#### [Reading passage]
******************************

2.2 External wall to ground
f * U ≤ 0.150 W/(m²K)
with f:  “reduction factor ground“ in the PHPP’s “Ground” sheet
2.3 Roof or top floor ceiling
U ≤ 0.120 W/(m²K)
deviating from the criteria for  “Passive-House-suitable components”
2.4 Roof terrace
U ≤ 0.150  W/(m²K)
2.5 Ceiling of unheated basement
f * U ≤ 0.150 W/(m²K)
with f: “reduction factor ground“ in the PHPP’s “Ground” sheet
Exceptions
If compliance with the thermal transmittance  coefficient given above using conventional
insulating materials(λ ≥ 0.032 W(mK) ) leads to clear room heights of < 2.00 m or to room
heights lower than those specified in the building regulations for the ground floor, the
thermal transmittance coefficient given above may be exceeded as is strictly necessary for
the relevant partial areas, in consultation  with the certifier. For thermal transmittance
coefficients ≥ 0.300 W/(m²K), the maximum possible insulation thickness with an insulation
material conducitivity of  λ ≤ 0.025 W/(mK) should be implemented, provided that insulation
materials suitable for the respective application are available on the market.  Due to
reasons of comfort, the interior surface temperatures of the ground floor flooring must be at
least 17 °C for the design conditions (PHPP: “Ground” sheet, “design ground temperature
for heat load sheet”; indoor temperature 20°C).
2.6 Basement stairs
A continuous space between the heated  area and the unheated basement is not
permissible.  As a rule, either a closed, airtight and insulated door must be present or the
basement must be accessible from outside the thermal envelope of the building (e.g.
staircase from the garden).  The same criteria apply for the enclosing building components
of the basement exit as for the basement ceiling (Section 2.5).
The door between the living area  and the unheated basement must have
UD ≤ 1.60 W/(m²K).
Exception
Reducing the insulation thickenss of the enclosing building components of the basement
exit is permissible in consultation with the certifier, if the usability of the basement exit or the
adjacent rooms is unduly restricted.
2.7 Floor slab on ground
f * U ≤ 0.150 W/(m²K)
with f: “reduction factor ground“ in the PHPP’s “Ground” sheet
Because the insulation on the floor slab is interior insulation, it must be checked whether
problematic moisture accumulation can occur in the floor build-up.

******************************

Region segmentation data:
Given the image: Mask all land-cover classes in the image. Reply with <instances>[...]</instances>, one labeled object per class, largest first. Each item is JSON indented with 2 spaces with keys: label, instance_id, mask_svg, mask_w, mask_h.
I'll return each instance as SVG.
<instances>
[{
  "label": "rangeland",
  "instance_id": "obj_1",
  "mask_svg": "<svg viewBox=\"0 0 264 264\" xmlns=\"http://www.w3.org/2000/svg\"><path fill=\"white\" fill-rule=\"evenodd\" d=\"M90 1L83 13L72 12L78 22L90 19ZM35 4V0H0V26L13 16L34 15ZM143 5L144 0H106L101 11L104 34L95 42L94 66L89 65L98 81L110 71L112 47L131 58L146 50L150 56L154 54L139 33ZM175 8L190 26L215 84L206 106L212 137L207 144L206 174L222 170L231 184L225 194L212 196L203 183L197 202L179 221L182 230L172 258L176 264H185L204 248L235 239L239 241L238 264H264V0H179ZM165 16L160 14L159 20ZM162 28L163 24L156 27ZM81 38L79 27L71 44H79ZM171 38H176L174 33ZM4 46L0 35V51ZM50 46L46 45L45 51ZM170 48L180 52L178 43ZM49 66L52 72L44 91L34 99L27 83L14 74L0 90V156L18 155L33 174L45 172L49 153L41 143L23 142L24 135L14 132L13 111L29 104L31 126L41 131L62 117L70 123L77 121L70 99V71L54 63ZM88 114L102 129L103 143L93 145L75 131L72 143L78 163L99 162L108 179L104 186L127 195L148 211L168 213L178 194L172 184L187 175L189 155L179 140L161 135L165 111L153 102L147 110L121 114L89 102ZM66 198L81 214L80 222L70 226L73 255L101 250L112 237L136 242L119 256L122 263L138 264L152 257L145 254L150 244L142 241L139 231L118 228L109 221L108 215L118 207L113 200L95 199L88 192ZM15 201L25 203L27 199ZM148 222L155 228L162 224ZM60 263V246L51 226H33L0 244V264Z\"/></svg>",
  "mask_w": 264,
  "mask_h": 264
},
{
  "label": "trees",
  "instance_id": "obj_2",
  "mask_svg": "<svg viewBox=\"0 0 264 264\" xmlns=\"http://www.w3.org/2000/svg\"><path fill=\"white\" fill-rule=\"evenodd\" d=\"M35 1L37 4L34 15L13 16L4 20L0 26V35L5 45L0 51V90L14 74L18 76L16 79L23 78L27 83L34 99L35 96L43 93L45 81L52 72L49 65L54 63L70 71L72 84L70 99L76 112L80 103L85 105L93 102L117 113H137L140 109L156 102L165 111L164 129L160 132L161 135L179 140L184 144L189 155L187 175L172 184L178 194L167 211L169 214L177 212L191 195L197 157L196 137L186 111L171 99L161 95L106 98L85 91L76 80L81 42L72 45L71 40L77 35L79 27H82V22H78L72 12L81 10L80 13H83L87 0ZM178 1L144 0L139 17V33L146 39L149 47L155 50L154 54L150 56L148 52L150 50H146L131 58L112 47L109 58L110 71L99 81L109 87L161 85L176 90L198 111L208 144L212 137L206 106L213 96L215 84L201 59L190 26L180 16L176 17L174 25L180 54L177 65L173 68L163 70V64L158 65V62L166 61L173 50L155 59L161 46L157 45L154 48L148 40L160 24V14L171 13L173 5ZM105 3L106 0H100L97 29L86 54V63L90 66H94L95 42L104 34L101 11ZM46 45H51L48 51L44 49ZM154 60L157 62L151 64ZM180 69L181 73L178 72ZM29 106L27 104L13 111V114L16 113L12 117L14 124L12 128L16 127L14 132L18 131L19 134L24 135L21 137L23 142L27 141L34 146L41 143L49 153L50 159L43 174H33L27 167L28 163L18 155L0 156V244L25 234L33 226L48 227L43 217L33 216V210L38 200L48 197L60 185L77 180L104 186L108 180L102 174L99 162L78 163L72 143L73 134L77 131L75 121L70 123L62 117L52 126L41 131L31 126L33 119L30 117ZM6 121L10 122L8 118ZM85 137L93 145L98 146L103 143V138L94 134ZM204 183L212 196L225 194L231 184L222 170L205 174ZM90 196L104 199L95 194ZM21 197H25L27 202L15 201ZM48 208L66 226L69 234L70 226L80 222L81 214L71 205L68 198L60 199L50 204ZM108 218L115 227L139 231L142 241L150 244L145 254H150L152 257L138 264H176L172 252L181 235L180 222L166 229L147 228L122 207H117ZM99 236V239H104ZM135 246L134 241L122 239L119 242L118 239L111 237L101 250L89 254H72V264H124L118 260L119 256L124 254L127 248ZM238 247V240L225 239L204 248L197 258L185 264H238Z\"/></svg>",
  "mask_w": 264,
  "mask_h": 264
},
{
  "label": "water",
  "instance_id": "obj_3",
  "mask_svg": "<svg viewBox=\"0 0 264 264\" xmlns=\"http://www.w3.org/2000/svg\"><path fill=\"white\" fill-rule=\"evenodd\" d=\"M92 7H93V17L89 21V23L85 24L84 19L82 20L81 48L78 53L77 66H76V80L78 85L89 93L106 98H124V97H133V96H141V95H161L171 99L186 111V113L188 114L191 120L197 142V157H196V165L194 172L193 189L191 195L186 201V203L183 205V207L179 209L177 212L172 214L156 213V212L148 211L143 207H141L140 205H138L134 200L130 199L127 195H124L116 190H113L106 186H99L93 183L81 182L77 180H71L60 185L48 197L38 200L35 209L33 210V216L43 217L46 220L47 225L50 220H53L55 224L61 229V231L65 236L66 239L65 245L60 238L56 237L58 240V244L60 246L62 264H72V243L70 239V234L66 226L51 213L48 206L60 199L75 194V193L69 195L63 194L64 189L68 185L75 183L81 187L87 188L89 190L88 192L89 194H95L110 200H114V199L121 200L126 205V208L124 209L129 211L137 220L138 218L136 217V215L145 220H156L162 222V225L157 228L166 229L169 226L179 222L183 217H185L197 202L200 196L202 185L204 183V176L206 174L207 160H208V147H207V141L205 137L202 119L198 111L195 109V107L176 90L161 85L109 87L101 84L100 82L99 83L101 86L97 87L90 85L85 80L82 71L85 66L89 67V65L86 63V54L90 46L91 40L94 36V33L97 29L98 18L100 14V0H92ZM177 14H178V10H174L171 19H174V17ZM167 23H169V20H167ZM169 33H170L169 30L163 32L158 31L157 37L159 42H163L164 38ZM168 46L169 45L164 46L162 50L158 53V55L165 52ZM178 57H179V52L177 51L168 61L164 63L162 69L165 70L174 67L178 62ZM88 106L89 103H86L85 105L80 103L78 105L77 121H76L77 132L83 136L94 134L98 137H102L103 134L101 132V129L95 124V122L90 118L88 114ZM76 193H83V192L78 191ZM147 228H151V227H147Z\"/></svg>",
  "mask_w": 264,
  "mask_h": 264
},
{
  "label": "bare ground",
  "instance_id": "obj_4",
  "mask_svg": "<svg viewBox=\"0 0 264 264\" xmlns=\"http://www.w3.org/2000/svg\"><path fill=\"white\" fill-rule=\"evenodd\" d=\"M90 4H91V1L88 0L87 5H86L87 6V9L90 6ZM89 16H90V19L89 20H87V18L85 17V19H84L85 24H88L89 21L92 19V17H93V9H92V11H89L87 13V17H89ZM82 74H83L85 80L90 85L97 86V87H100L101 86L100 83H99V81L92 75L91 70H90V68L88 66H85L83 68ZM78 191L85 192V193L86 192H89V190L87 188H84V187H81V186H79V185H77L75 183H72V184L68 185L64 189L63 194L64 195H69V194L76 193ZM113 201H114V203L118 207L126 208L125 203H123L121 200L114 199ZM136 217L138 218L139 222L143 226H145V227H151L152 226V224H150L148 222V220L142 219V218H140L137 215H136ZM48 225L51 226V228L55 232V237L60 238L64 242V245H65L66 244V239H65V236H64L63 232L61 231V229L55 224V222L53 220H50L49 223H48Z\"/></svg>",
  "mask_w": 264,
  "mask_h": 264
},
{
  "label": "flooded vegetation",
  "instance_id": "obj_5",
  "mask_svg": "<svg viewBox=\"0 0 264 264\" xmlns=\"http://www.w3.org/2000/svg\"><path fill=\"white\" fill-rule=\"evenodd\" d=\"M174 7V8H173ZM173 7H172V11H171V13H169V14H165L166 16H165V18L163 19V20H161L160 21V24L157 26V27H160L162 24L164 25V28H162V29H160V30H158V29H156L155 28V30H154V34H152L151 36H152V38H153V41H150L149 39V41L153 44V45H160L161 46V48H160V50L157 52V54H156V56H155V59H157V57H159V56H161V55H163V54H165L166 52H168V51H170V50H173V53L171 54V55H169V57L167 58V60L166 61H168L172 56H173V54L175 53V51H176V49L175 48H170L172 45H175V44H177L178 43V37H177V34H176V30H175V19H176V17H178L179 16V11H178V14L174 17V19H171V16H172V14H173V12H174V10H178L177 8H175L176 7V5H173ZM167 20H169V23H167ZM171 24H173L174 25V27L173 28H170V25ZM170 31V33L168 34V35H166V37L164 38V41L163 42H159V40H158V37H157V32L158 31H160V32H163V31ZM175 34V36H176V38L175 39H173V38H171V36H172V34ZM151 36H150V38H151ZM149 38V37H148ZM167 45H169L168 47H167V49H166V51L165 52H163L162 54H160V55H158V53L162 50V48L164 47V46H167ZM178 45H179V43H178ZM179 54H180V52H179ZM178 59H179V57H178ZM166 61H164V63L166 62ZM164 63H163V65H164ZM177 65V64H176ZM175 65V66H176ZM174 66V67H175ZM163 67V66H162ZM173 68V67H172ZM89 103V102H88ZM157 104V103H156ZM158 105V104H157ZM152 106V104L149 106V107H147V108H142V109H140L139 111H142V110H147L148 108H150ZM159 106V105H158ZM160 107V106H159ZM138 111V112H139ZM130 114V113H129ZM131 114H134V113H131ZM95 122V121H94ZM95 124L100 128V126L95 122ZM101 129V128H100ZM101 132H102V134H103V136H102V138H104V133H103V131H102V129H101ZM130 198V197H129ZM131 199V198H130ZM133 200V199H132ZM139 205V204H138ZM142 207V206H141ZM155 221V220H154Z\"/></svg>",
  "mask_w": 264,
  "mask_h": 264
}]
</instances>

******************************

#### [Directions]
**a.** Answer these questions using the passage on building component insulation criteria:
(i) What U-value limit is set for a roof terrace?
(ii) What minimum interior surface temperature must the ground floor flooring reach under the design conditions?
(iii) What value must the door between the living area and the unheated basement meet?
**b.** Count the lines of the records that contain the string "instances", treating uppercase and lowercase as different, and reply with the number alone.

#### [Answers to the tasks]
**a.**
(i) U ≤ 0.150 W/(m²K)
(ii) At least 17 °C
(iii) UD ≤ 1.60 W/(m²K)

**b.** 3